Gubernur DKI Basuki Tjahaja Purnama (Ahok) protes soal predikat opini Wajar Dengan Pengecualian (WDP) atas Laporan Hasil Pemeriksaan (LHP) Provinsi DKI oleh Badan Pemeriksa Keuangan (BPK). Ahok bahkan mengkritik cara kerja BPK hingga menentang audit kinerja dan laporan terbaik kekayaan pimpinan BPK. Apa tanggapan BPK?
“BPK telah memberikan opini atas laporan keuangan Pemprov DKI sama seperti tahun sebelumnya Wajar Dengan Pengecualian (WDP) karena bebrapa hal. Pertama, ada beberapa hal yang belum tuntas di tahun sebelumnya, terutama terkait dengan beberapa masalah aset dan belanja operasional,” Karo Humas BPK Yudi Ramdan, dalam jumpa pers di kantor BPK Jl Gatot Subroto, Jakarta, Rabu (8/7).
Yudi memaparkan, pada tahun 2014 dalam transaksi berjalan ada beberapa permasalahan yang membuat BPK menyematkan opini keuangan Pemprov DKI dengan ‘pengecualian’ pada beberapa pos atau akun dalam laporan keuangan DKI.
“Pertama masalah piutang, kedua masalah aset tetap, ketiga aset tetap lainnya, dan keempat masalah belanja baik belanja operasional dan belanja modal.

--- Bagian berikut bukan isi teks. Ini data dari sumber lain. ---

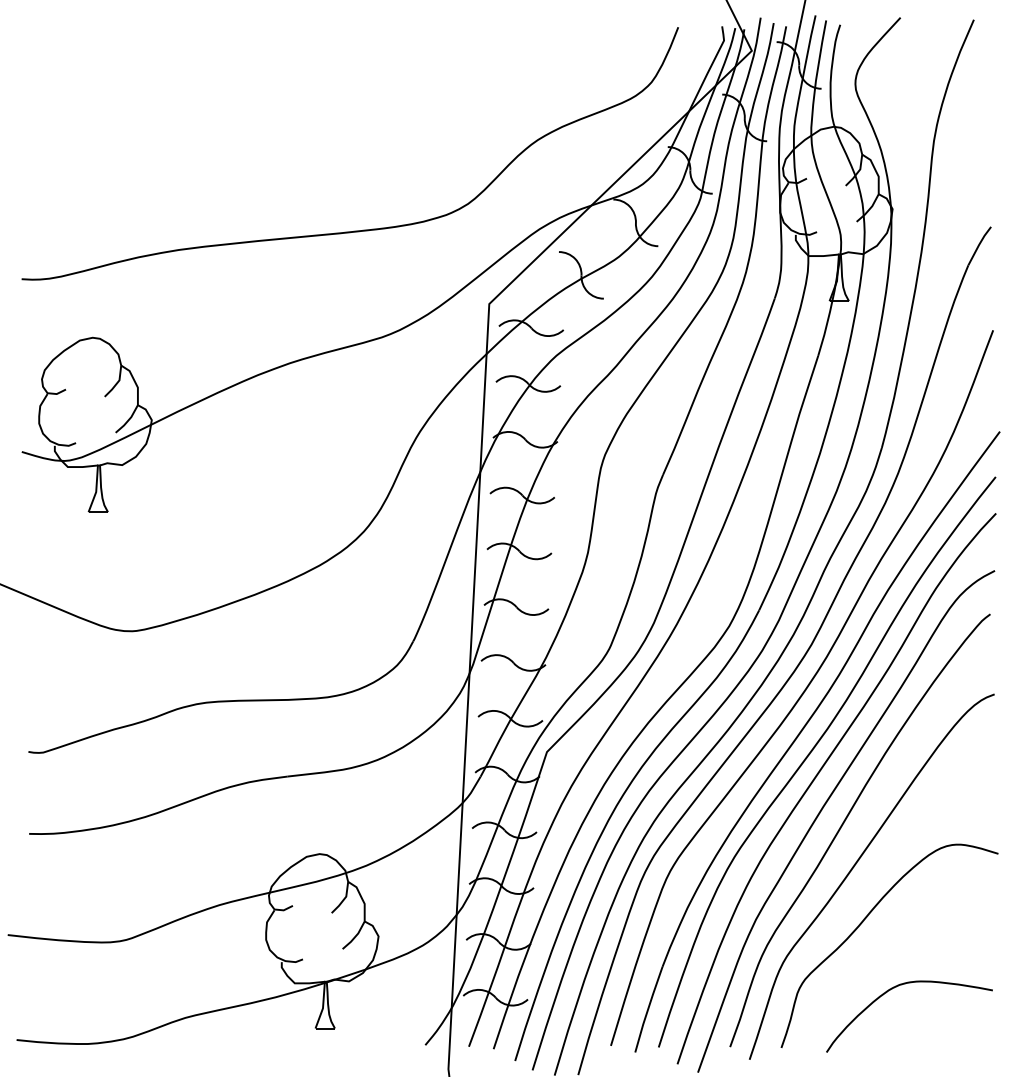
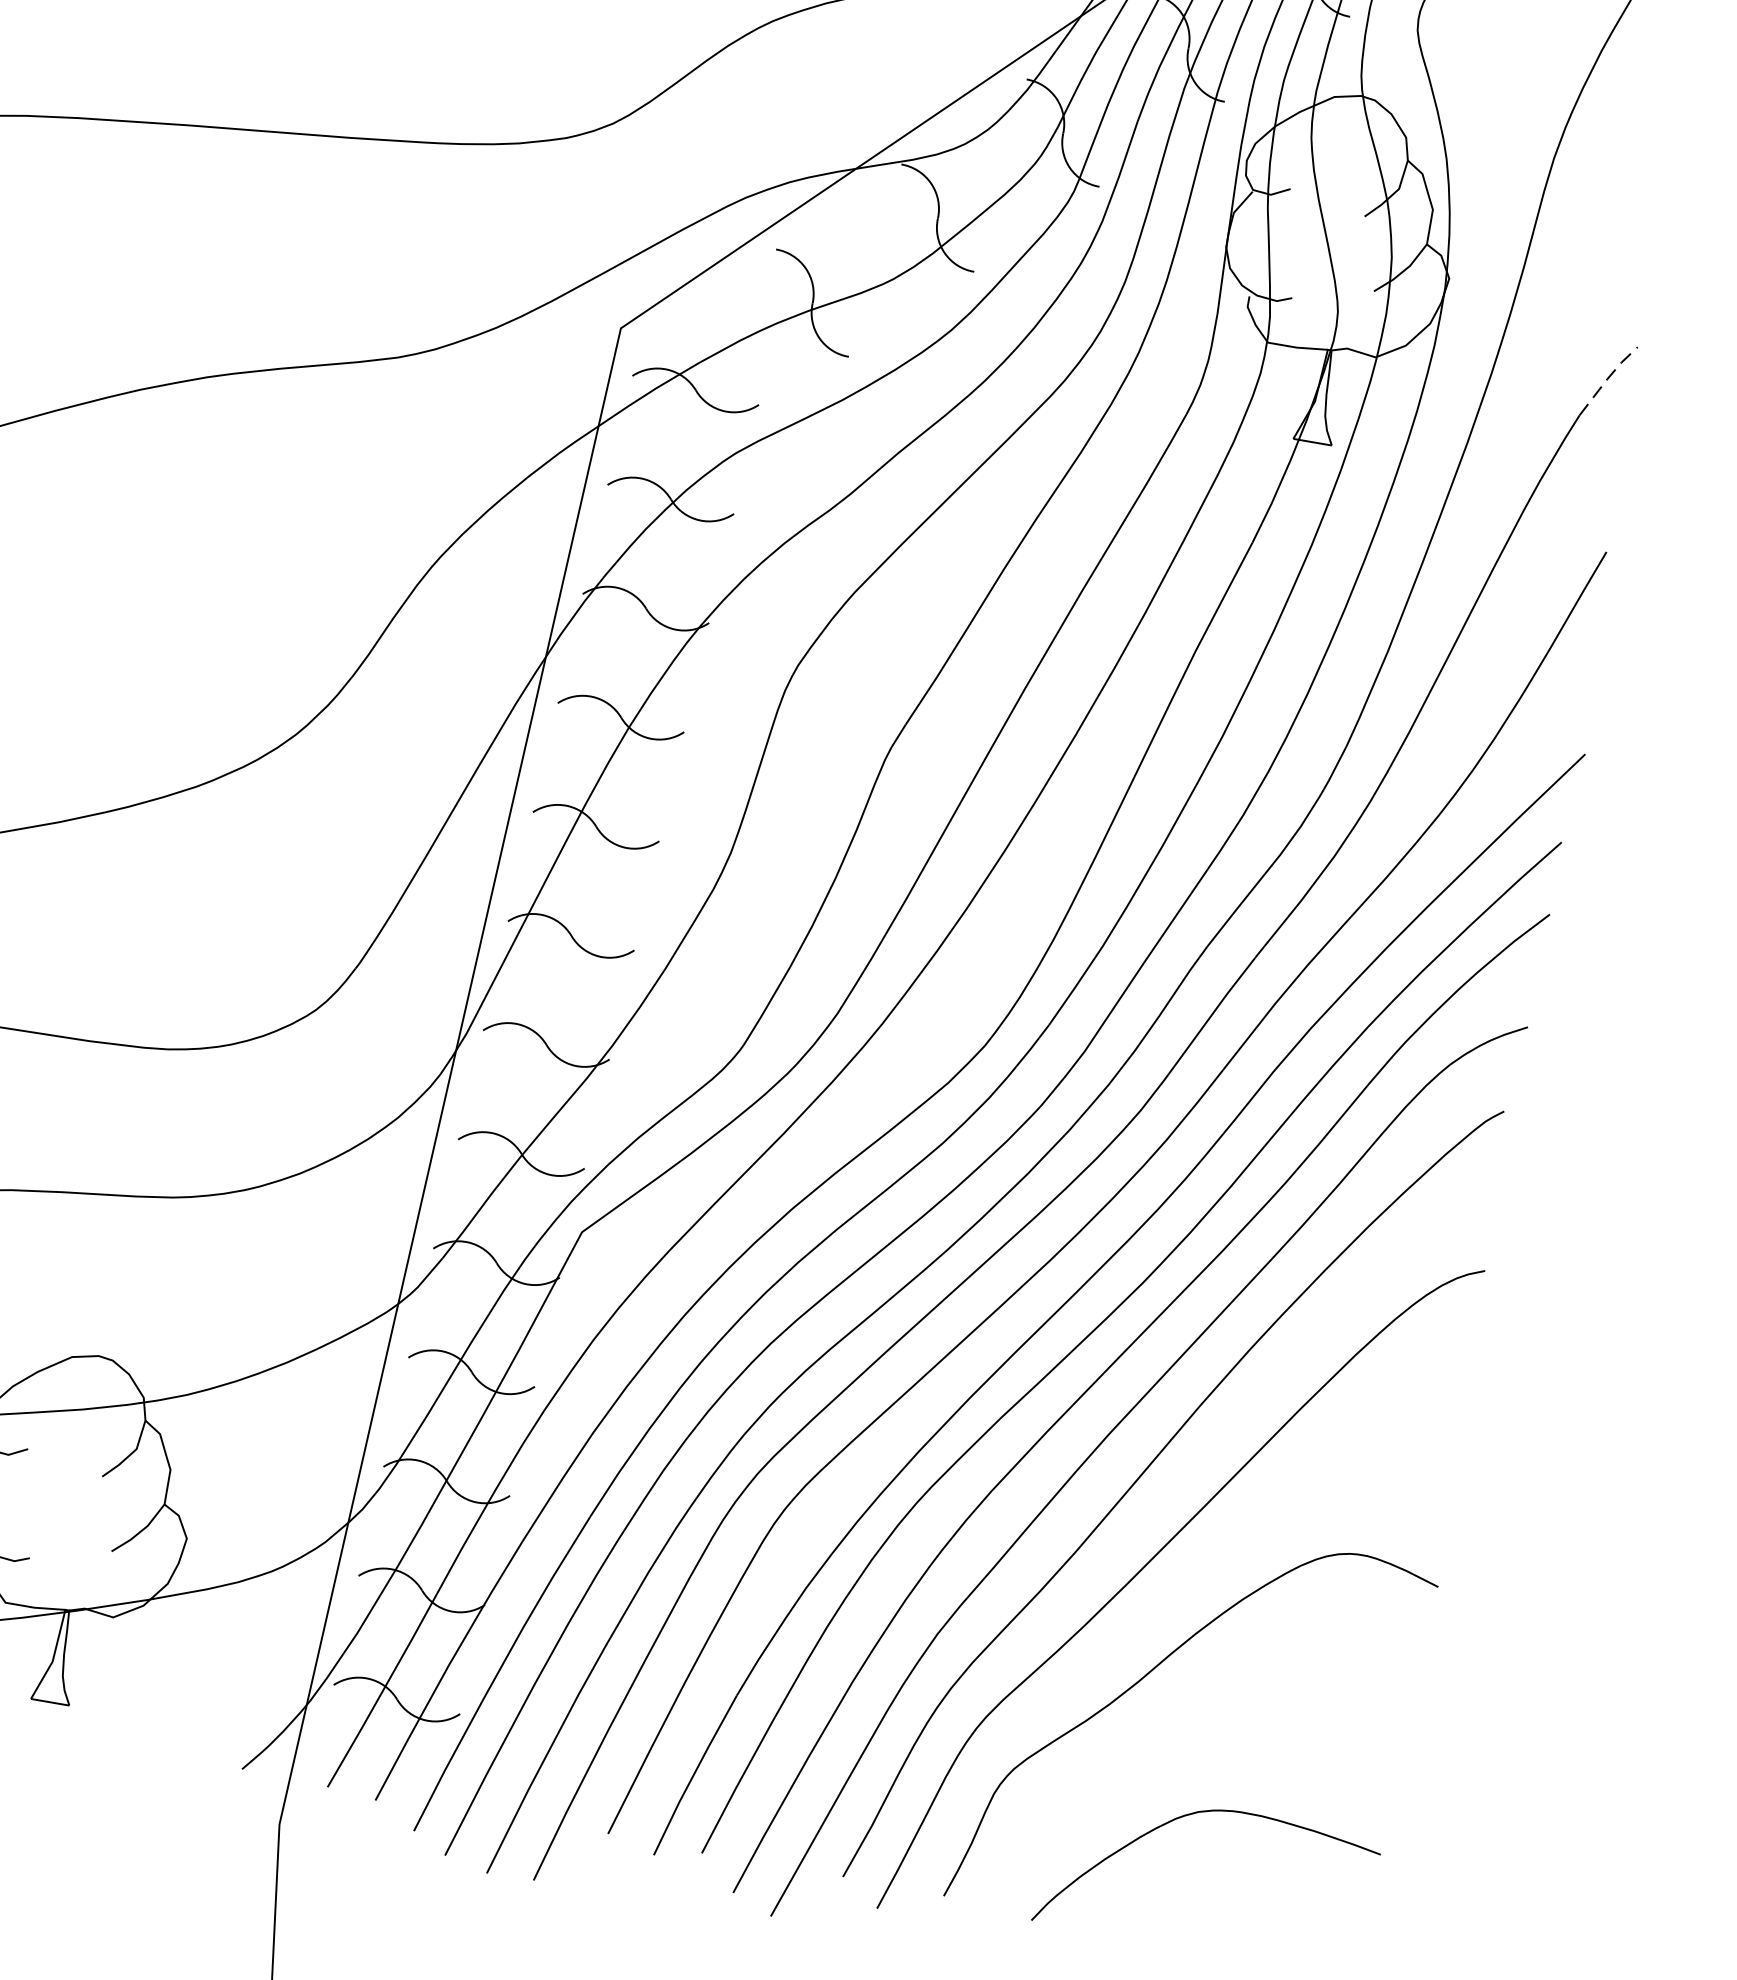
line: (979, 245) -> (1608, 379), solid -> dashed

Artinya permasalahan itu ada di beberapa pos atau akun laporan keuangan,” papar Yudi.
Misal terkait aset tetap, di mana aset tetap Pemprov DKI sekitar Rp 341,98 triliun, masih ada beberapa masalah yang belum tuntas. Misalnya tentang sistem informasi, penambahan aset, mutasi aset yang belum jelas, proses penghapusan yang belum sesuai ketentuan.
“Ada juga terkait dengan aset lainnya, yaitu aset Rp 3,58 triliun. Ini yang perlu dipertimbangkan dalam (memberikan) pengecualian,” tuturnya.
Ketiga terkait piutang. Ada dua piutang yang masih belum baik pengelolaan pencatatannya yaitu masalah Pajak Bumi Bangunan (PBB) dan Pajak Kendaraan Bermotor (PKB). PBB ada Rp 4,93 triliun karena masih ada selisih data antara data akuntasi dan unit pajak yang masih belum dapat ditelusuri selisihnya.
Kemudian Pajak kendaraan bermotor ada sekitar Rp 20,14 miliar karena data wajib pajak dan objek pajaknya masih perlu ditelusuri lebih lanjut sehingga auditor sulit menelurusi masalah piutang ini.
“Keempat, terkait belanja operasi dan belanja modal. Misal belanja modal masih ada kelemahan pada sistem pengendalian pada 85 paket pekerjaan, bahkan dari Rp 214 miliar diindikasikan Rp 211,34 miliar mengandung unsur kecurangan. Itu dari pengecualian yang ada dalam opini BPK.,” lanjutnya.
Menurut Yudi, selain pengecualian itu, BPK juga melihat dari sisi kepatuhannya. Pertama kerjasama pemanfatan aset tanah seluas 30,88 hektar, pembelian sebidang tanah untuk keperluan Rumah Sakit di Jakarta Barat, penetapan nilai penyertaan modal dan penyerahan aset DKI kepada BUMD, kegiatan penanggulangan kerusakan jalan, kelebihan pembayaran biaya premi asuransi kesehatan dan administrasi pengelolaan dana biaya operasional dalam LHP.
“Ini bagian dari beberapa temuan, ada 70 temuan di laporan ini, 32 temuan terkait sistem pengedalian intern, 38 temuan terkait kepatuhan,” ucap Yudi.
“Ini merupakan bagian tak terpisahkan dari catatan laporan yang 4 akun tadi. Jadi tim BPK melihat secara komprehensif terhadap laporan keuangaan provinsi DKI,” imbuhnya.